Some kernels (e.g. index_min, index_max) only make sense for vector lengths >= 1, so length 0 should be disallowed for them.
The current tolerance options are "relative" (to the output magnitude) and "absolute". Neither of these makes much sense for kernels like dot_prod, where the error magnitude is proportional to the vector length, and is independent of the output magnitude. (If the dot product happens to be close to zero, the relative error becomes large.)
Kernels with rounded integer output are forced to use tolerance 1, even though very few of the floating point values have a fractional part near 0.5 (e.g. #647).
All floating-point kernels are tested with uniformly distributed inputs in the range -1 .. +1. For some kernels (e.g. pow, sqrt) such inputs are inappropriate, resulting in bugs like #649.
Almost all kernels are tested with the fixed scalar value 327.0, which may not be appropriate (e.g. #381).
Special cases (e.g. 0.0) are untested, allowing bugs like #622, #701, and #730 to slip through.
The 32fc_index_* kernels can have multiple possible correct answers, so the test framework should allow that. See #700 for more details.
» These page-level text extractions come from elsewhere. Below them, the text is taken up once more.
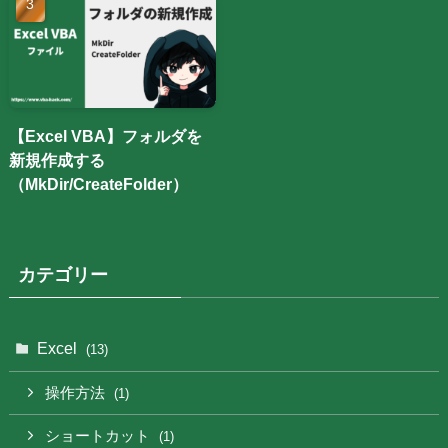
【Excel VBA】フォルダを
新規作成する
（MkDir/CreateFolder）
カテゴリー
Excel
(13)
操作方法
(1)
ショートカット
(1)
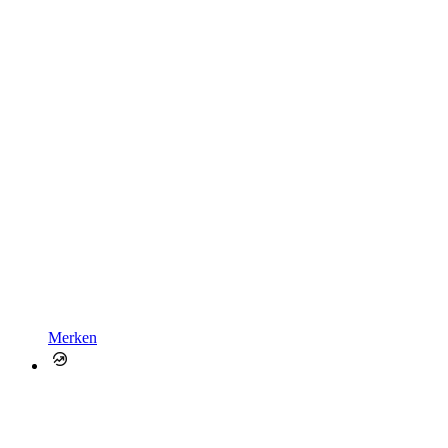
Merken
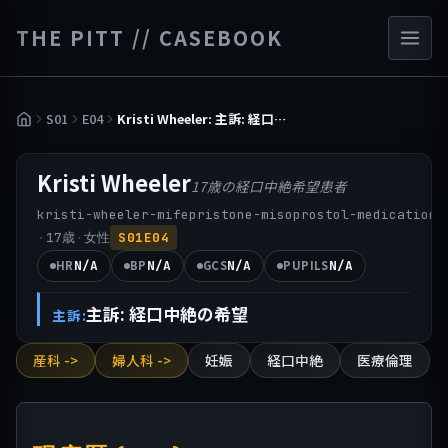
THE PITT // CASEBOOK
S01
E04
Kristi Wheeler: 主訴: 経口中絶の希望
Kristi Wheeler
17歳の経口中絶希望患者
kristi-wheeler-mifepristone-misoprostol-medication-
·
·
17
歳
女性
S01E04
N/A
N/A
N/A
N/A
HR
BP
GCS
PUPILS
主訴: 経口中絶の希望
主訴:
産科 ->
婦人科 ->
妊娠
経口中絶
医療倫理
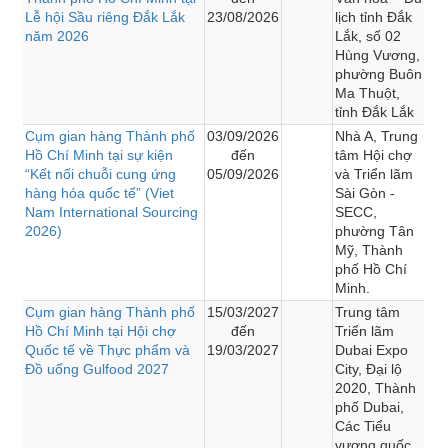
Lễ hội Sầu riêng Đắk Lắk
23/08/2026
lịch tỉnh Đắk
năm 2026
Lắk, số 02
Hùng Vương,
phường Buôn
Ma Thuột,
tỉnh Đắk Lắk
Cụm gian hàng Thành phố
03/09/2026
Nhà A, Trung
Hồ Chí Minh tại sự kiện
đến
tâm Hội chợ
“Kết nối chuỗi cung ứng
05/09/2026
và Triển lãm
hàng hóa quốc tế” (Viet
Sài Gòn -
Nam International Sourcing
SECC,
2026)
phường Tân
Mỹ, Thành
phố Hồ Chí
Minh.
Cụm gian hàng Thành phố
15/03/2027
Trung tâm
Hồ Chí Minh tại Hội chợ
đến
Triển lãm
Quốc tế về Thực phẩm và
19/03/2027
Dubai Expo
Đồ uống Gulfood 2027
City, Đại lộ
2020, Thành
phố Dubai,
Các Tiểu
vương quốc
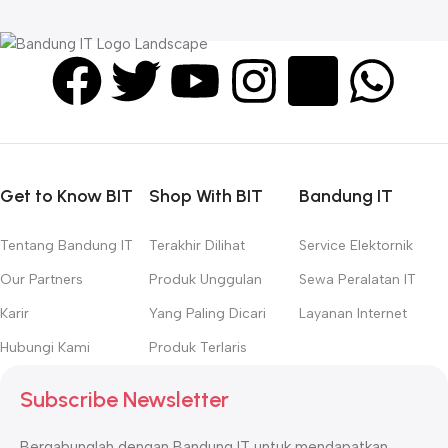
Get to Know BIT
Shop With BIT
Bandung IT
Tentang Bandung IT
Terakhir Dilihat
Service Elektornik
Our Partners
Produk Unggulan
Sewa Peralatan IT
Karir
Yang Paling Dicari
Layanan Internet
Hubungi Kami
Produk Terlaris
Subscribe Newsletter
Bergabunglah dengan Bandung IT untuk mendapatkan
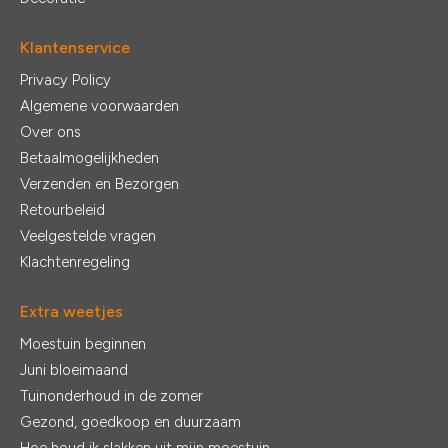
Klantenservice
Privacy Policy
Algemene voorwaarden
Over ons
Betaalmogelijkheden
Verzenden en Bezorgen
Retourbeleid
Veelgestelde vragen
Klachtenregeling
Extra weetjes
Moestuin beginnen
Juni bloeimaand
Tuinonderhoud in de zomer
Gezond, goedkoop en duurzaam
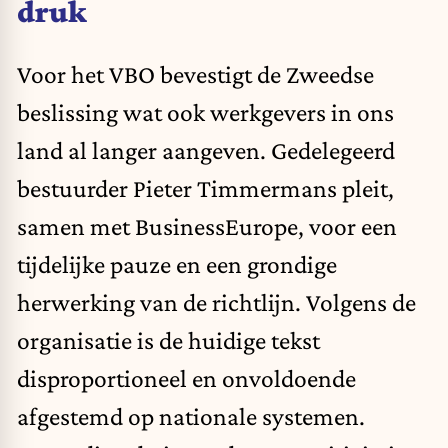
druk
Voor het VBO bevestigt de Zweedse
beslissing wat ook werkgevers in ons
land al langer aangeven. Gedelegeerd
bestuurder Pieter Timmermans pleit,
samen met BusinessEurope, voor een
tijdelijke pauze en een grondige
herwerking van de richtlijn
. Volgens de
organisatie is de huidige tekst
disproportioneel en onvoldoende
afgestemd op nationale systemen.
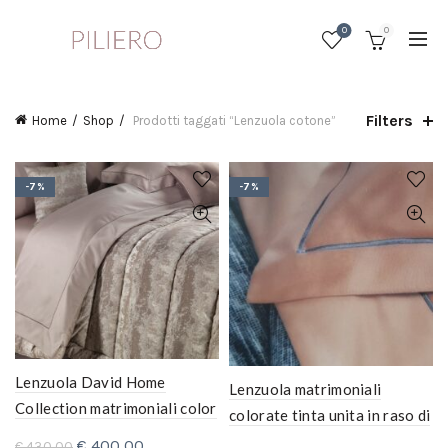
0
0
Filters
Home
Shop
Prodotti taggati “Lenzuola cotone”
-7%
-7%
Lenzuola David Home
Lenzuola matrimoniali
Collection matrimoniali color
colorate tinta unita in raso di
tortora dim 260×290 Cm
cotone
Il
Il
€
400,00
€
430,00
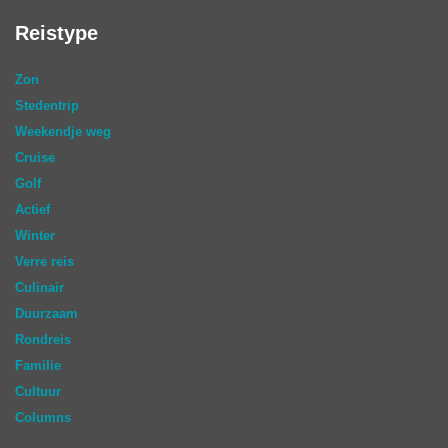
Reistype
Zon
Stedentrip
Weekendje weg
Cruise
Golf
Actief
Winter
Verre reis
Culinair
Duurzaam
Rondreis
Familie
Cultuur
Columns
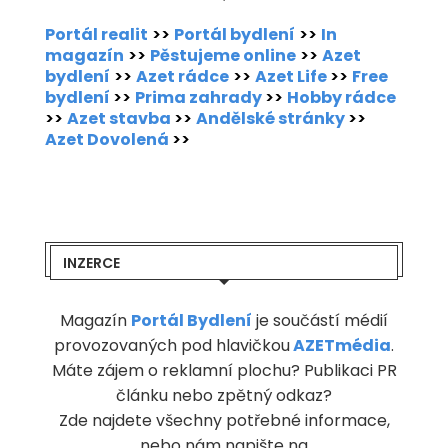
Portál realit
>>
Portál bydlení
>>
In
magazín
>>
Pěstujeme online
>>
Azet
bydlení
>>
Azet rádce
>>
Azet Life
>>
Free
bydlení
>>
Prima zahrady
>>
Hobby rádce
>>
Azet stavba
>>
Andělské stránky
>>
Azet Dovolená
>>
INZERCE
Magazín
Portál Bydlení
je součástí médií
provozovaných pod hlavičkou
AZETmédia
.
Máte zájem o reklamní plochu? Publikaci PR
článku nebo zpětný odkaz?
Zde najdete všechny potřebné informace,
nebo nám napište na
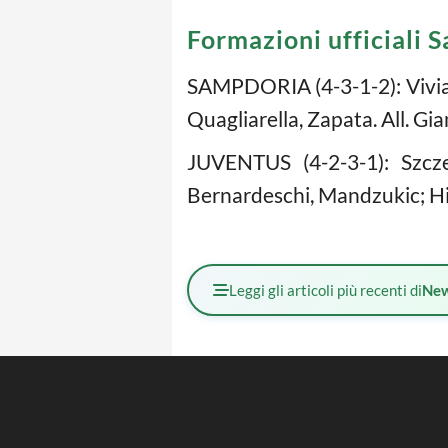
Formazioni ufficiali
SAMPDORIA (4-3-1-2): Viviano;
Quagliarella, Zapata. All. G
JUVENTUS (4-2-3-1): Szczes
Bernardeschi, Mandzukic; Higu
Leggi gli articoli più recenti di
Ne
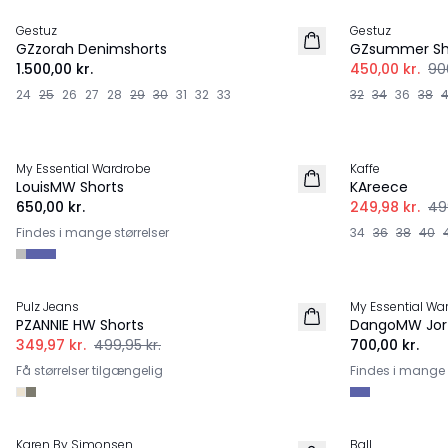
Gestuz
Gestuz
NYHED
GZzorah Denimshorts
GZsummer Sh
1.500,00 kr.
450,00 kr.
90
24
25
26
27
28
29
30
31
32
33
32
34
36
38
-50%
My Essential Wardrobe
Kaffe
LouisMW Shorts
KAreece
650,00 kr.
249,98 kr.
49
Findes i mange størrelser
34
36
38
40
-30%
Pulz Jeans
My Essential Wa
PZANNIE HW Shorts
DangoMW Jor
349,97 kr.
499,95 kr.
700,00 kr.
Få størrelser tilgængelig
Findes i mange s
-60%
-40%
Karen By Simonsen
Ball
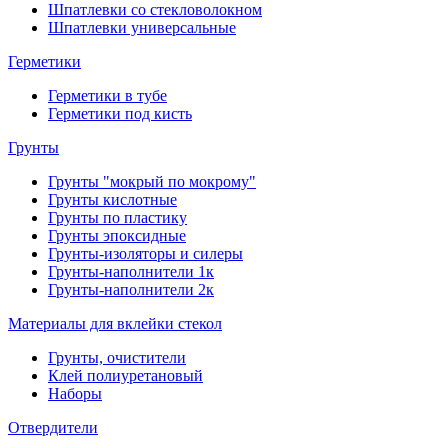
Шпатлевки со стекловолокном
Шпатлевки универсальные
Герметики
Герметики в тубе
Герметики под кисть
Грунты
Грунты "мокрый по мокрому"
Грунты кислотные
Грунты по пластику
Грунты эпоксидные
Грунты-изоляторы и силеры
Грунты-наполнители 1к
Грунты-наполнители 2к
Материалы для вклейки стекол
Грунты, очистители
Клей полиуретановый
Наборы
Отвердители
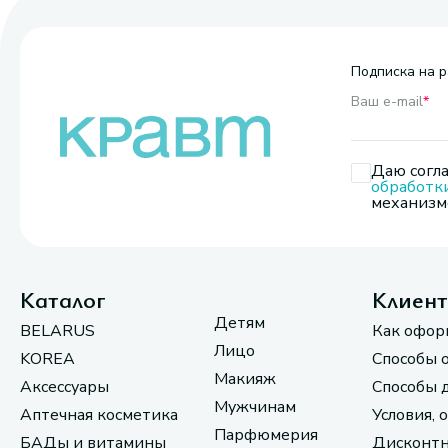
Подписка на р
Ваш e-mail
*
Даю согла
обработк
механизмо
Каталог
Клиен
Детям
BELARUS
Как офор
Лицо
KOREA
Способы 
Макияж
Аксессуары
Способы 
Мужчинам
Аптечная косметика
Условия, 
Парфюмерия
БАДы и витамины
Дисконтн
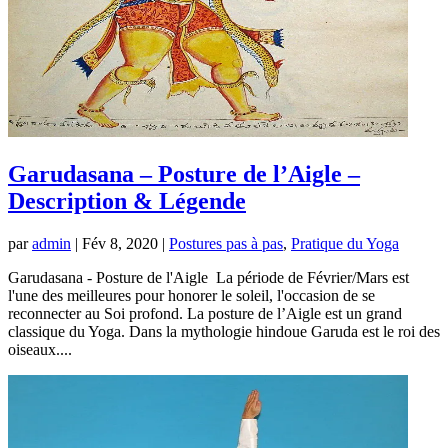
Garudasana – Posture de l’Aigle –
Description & Légende
par
admin
|
Fév 8, 2020
|
Postures pas à pas
,
Pratique du Yoga
Garudasana - Posture de l'Aigle La période de Février/Mars est
l'une des meilleures pour honorer le soleil, l'occasion de se
reconnecter au Soi profond. La posture de l’Aigle est un grand
classique du Yoga. Dans la mythologie hindoue Garuda est le roi des
oiseaux....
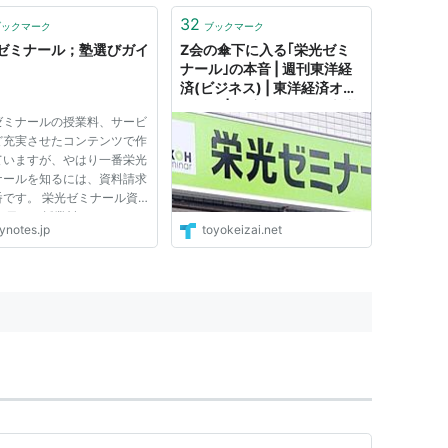
ご案内 個別指導のご案内。
習のご案内 個別指導のご案内。
子供たちは・」資料集栄光ブ
「今子供たちは・」資料集栄光ブ
32
ブックマーク
ブックマーク
ット とっておきなＤＶＤ...
ックレット とっておきなＤＶＤ...
ゼミナール；塾選びガイ
Z会の傘下に入る｢栄光ゼミ
ナール｣の本音 | 週刊東洋経
済(ビジネス) | 東洋経済オン
ライン | 経済ニュースの新基
ゼミナールの授業料、サービ
準
ど充実させたコンテンツで作
ていますが、やはり一番栄光
ナールを知るには、資料請求
番です。 栄光ゼミナール資
容 日程と授業料についての
ynotes.jp
toyokeizai.net
内 栄光ゼミナールの夏期講
ご案内 個別指導のご案内。
子供たちは・」資料集栄光ブ
ット とっておきなＤＶＤ...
Clayton Smith · Answer 3 · Sat Dec 09 2023 06:38:17 GMT+0800 (China Standard Time)

Another problematic case:

volk_32f_s32f_32f_fm_detect_32f and volk_32f_s32f_s32f_mod_range_32f both involve phase angle calculations, and tolerance checks fail if the angles being compared are -pi+epsilon and +pi-epsilon. (The difference in angle is very small, but the difference in absolute value is large.)